● Source information:
+-------+

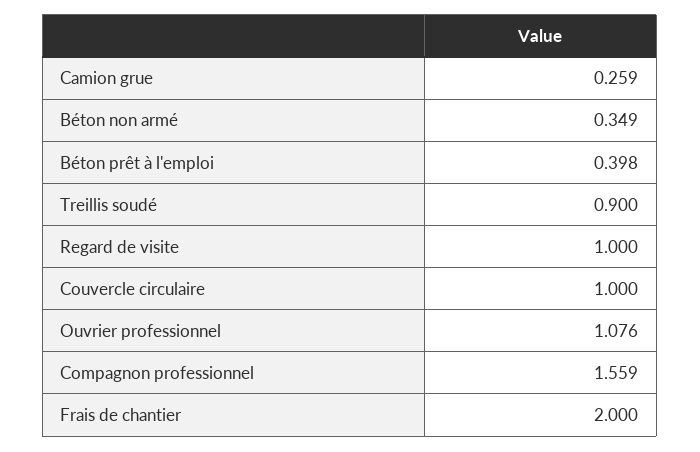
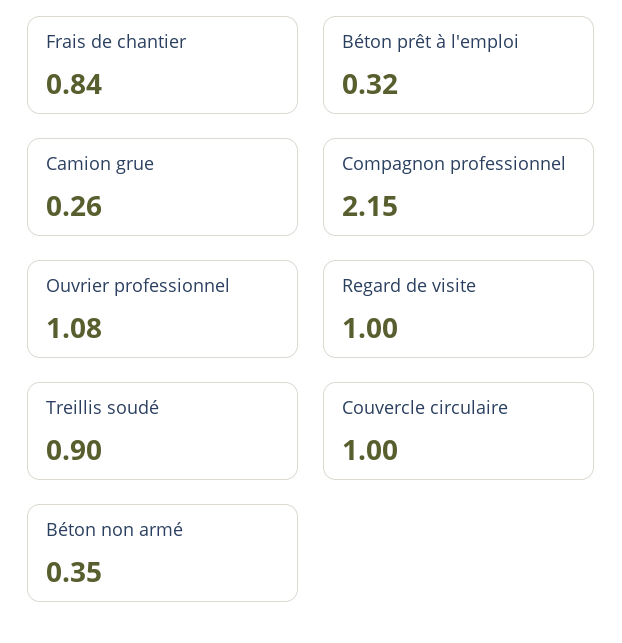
Béton prêt à l'emploi: 0.398 -> 0.32
Compagnon professionnel: 1.559 -> 2.15
Frais de chantier: 2 -> 0.84

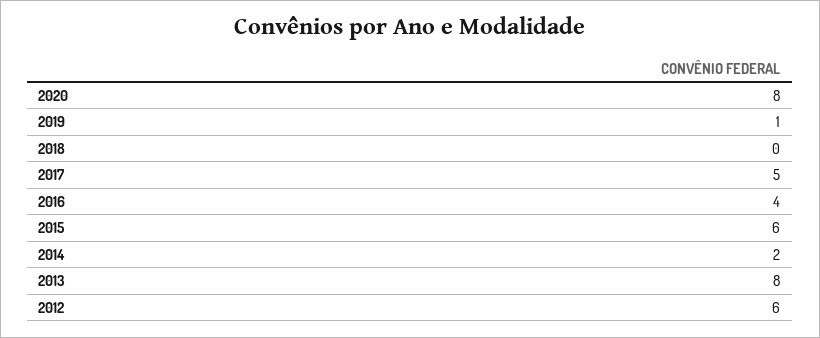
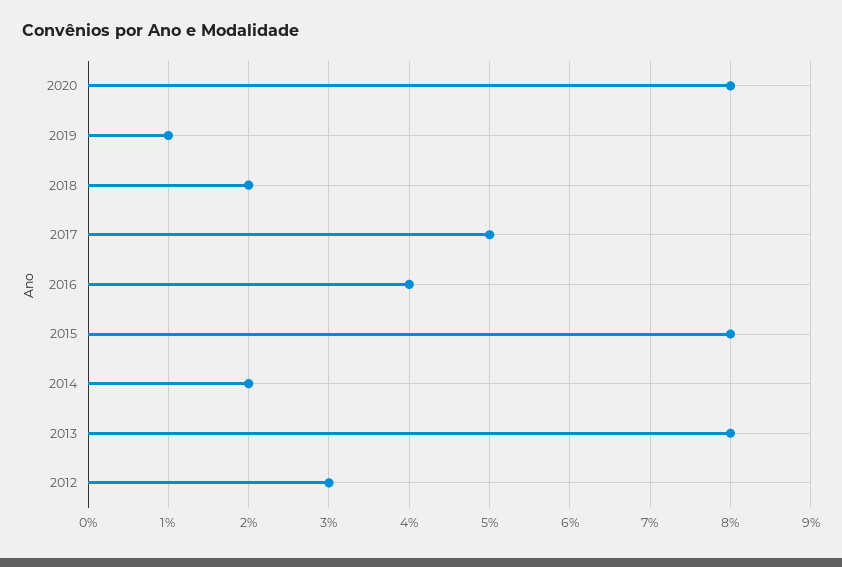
2018: 0 -> 2
2015: 6 -> 8
2012: 6 -> 3

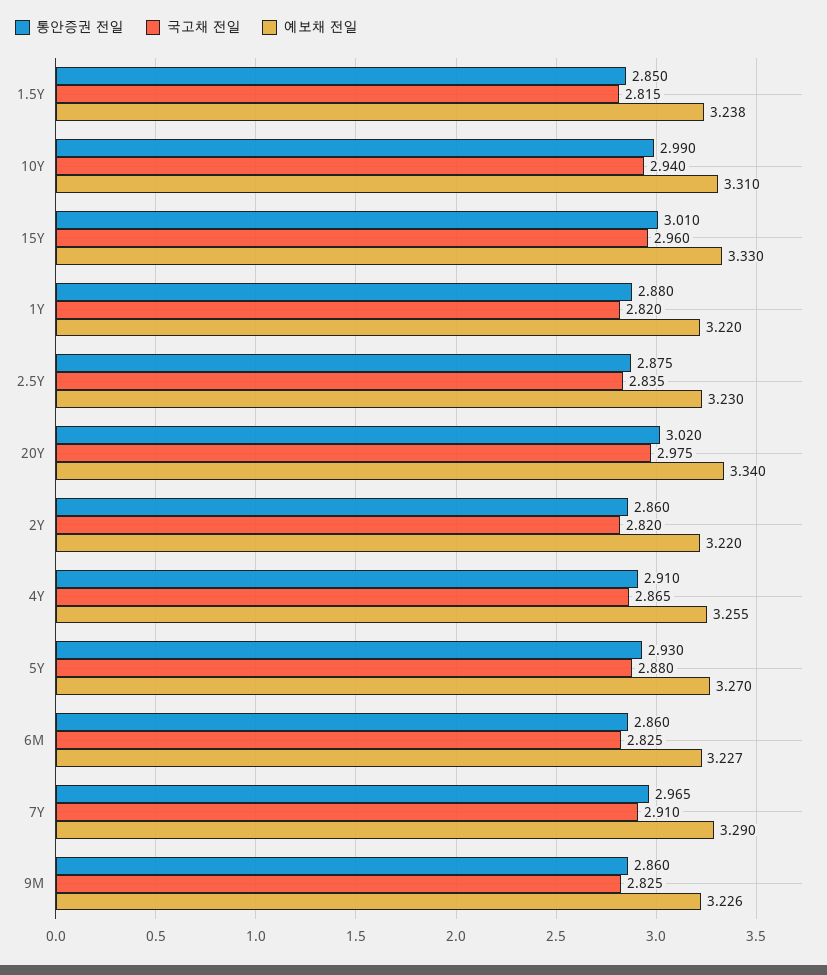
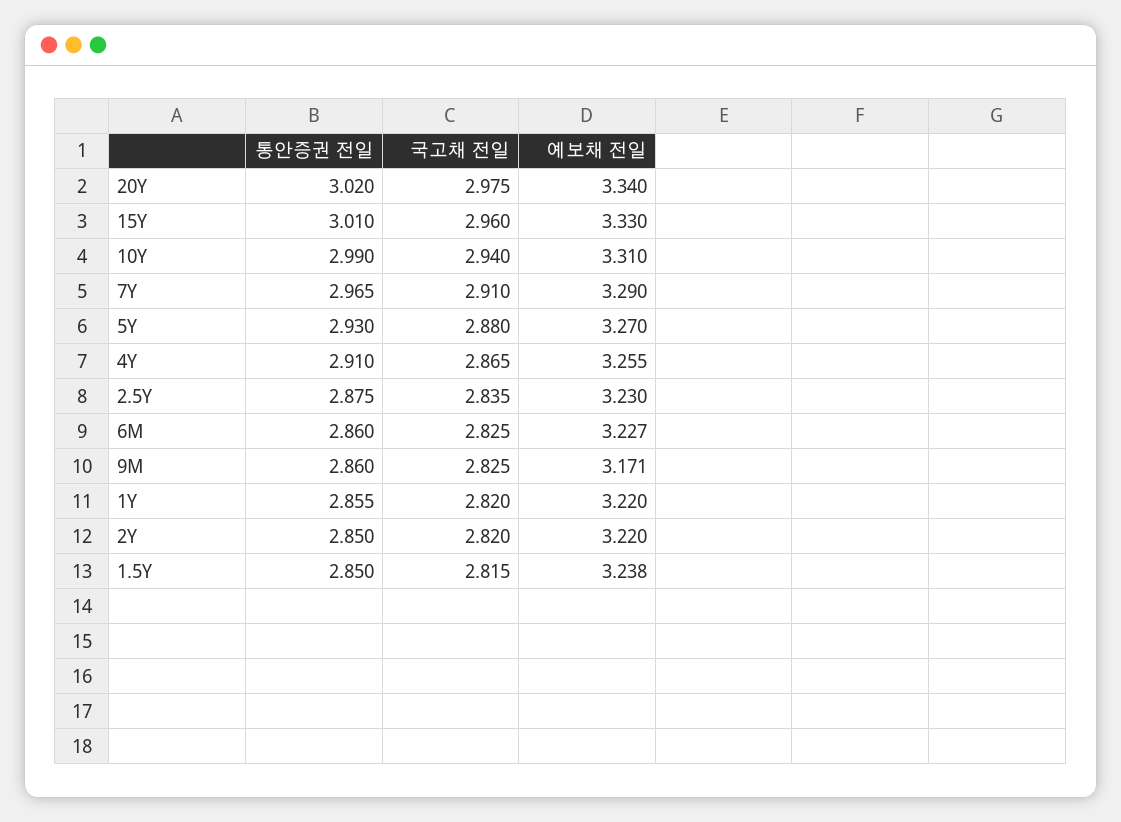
통안증권 전일, 1Y: 2.88 -> 2.855
통안증권 전일, 2Y: 2.86 -> 2.85
예보채 전일, 9M: 3.226 -> 3.171

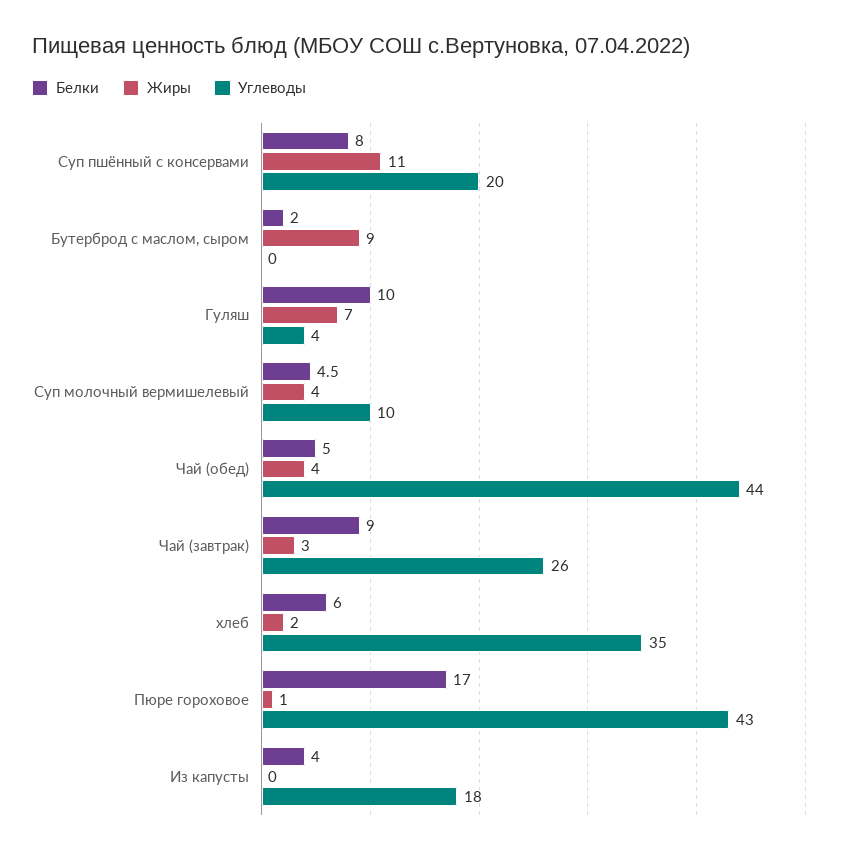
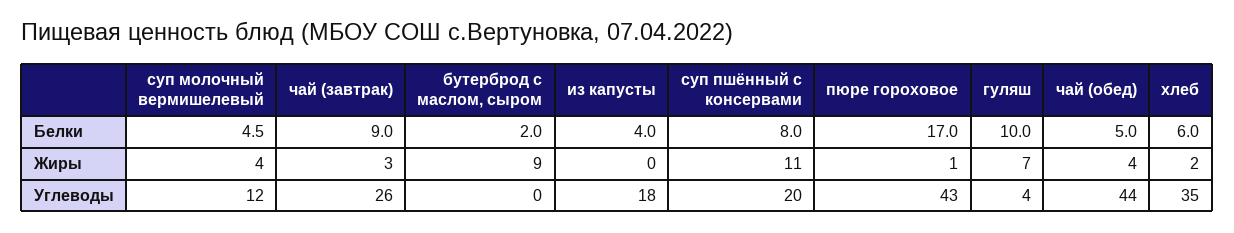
Углеводы, Суп молочный вермишелевый: 10 -> 12

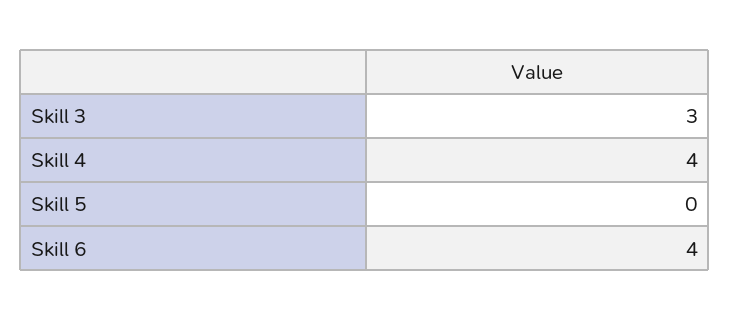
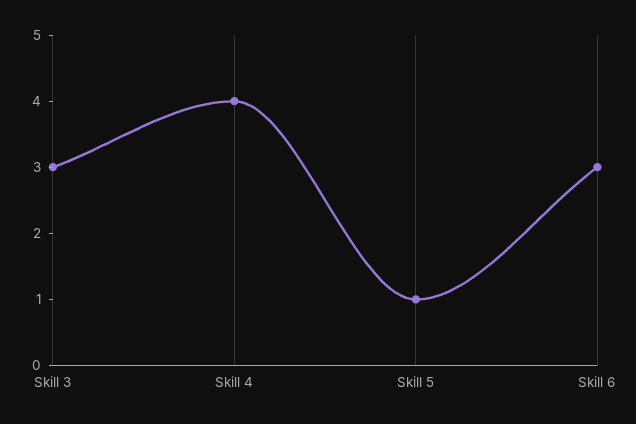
Skill 5: 0 -> 1
Skill 6: 4 -> 3

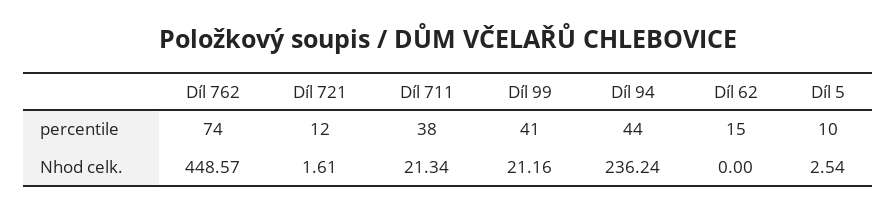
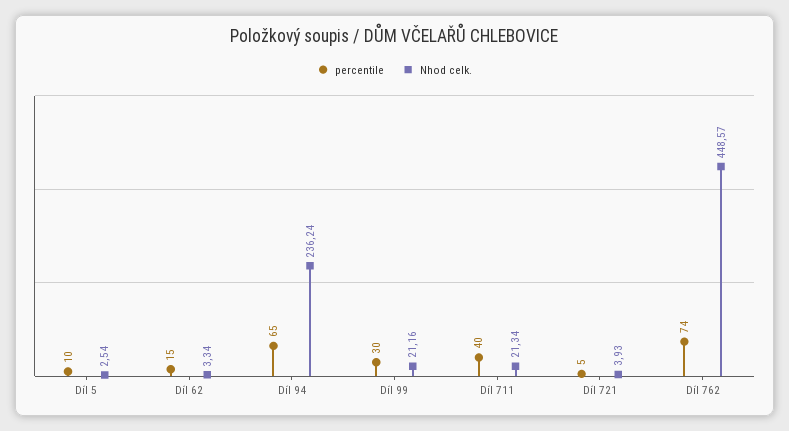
percentile, Díl 721: 12 -> 5
percentile, Díl 711: 38 -> 40
percentile, Díl 99: 41 -> 30
percentile, Díl 94: 44 -> 65
Nhod celk., Díl 721: 1.61 -> 3.93
Nhod celk., Díl 62: 0 -> 3.34

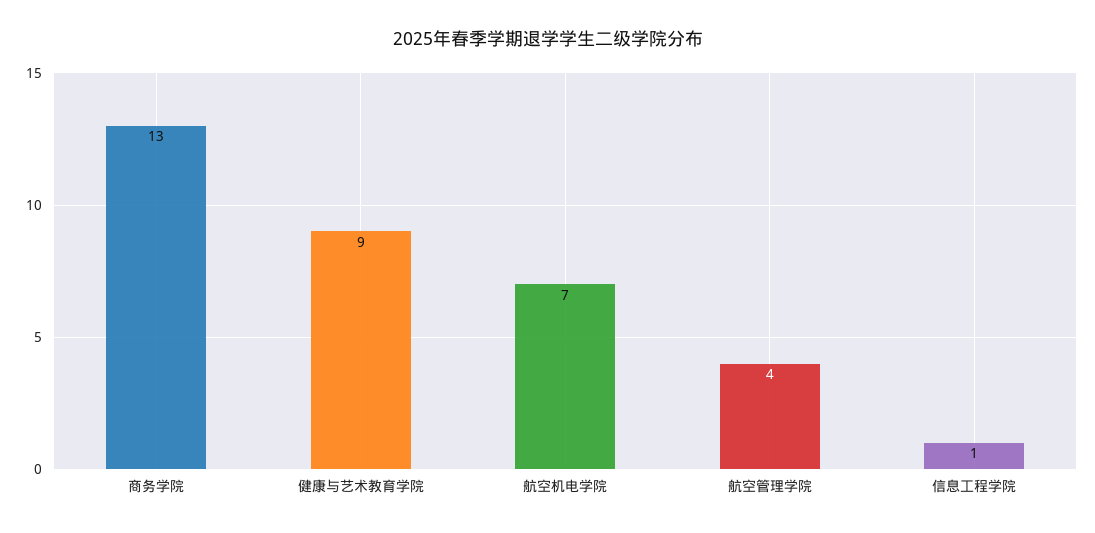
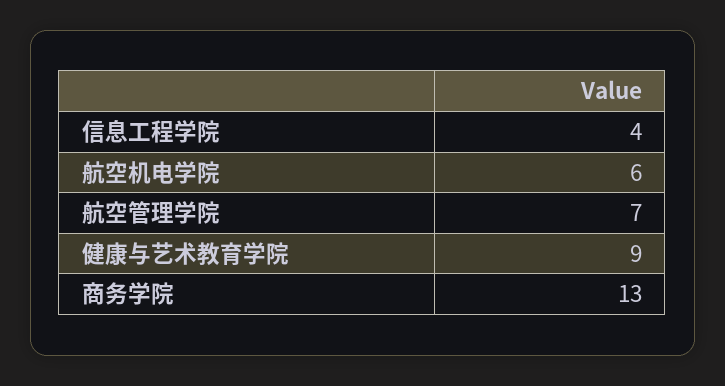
航空机电学院: 7 -> 6
航空管理学院: 4 -> 7
信息工程学院: 1 -> 4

+-------+

● Exercise:
A single number is the whole answer: how many lines in the listing contain "Nhod"?

● Answer to this exercise:
2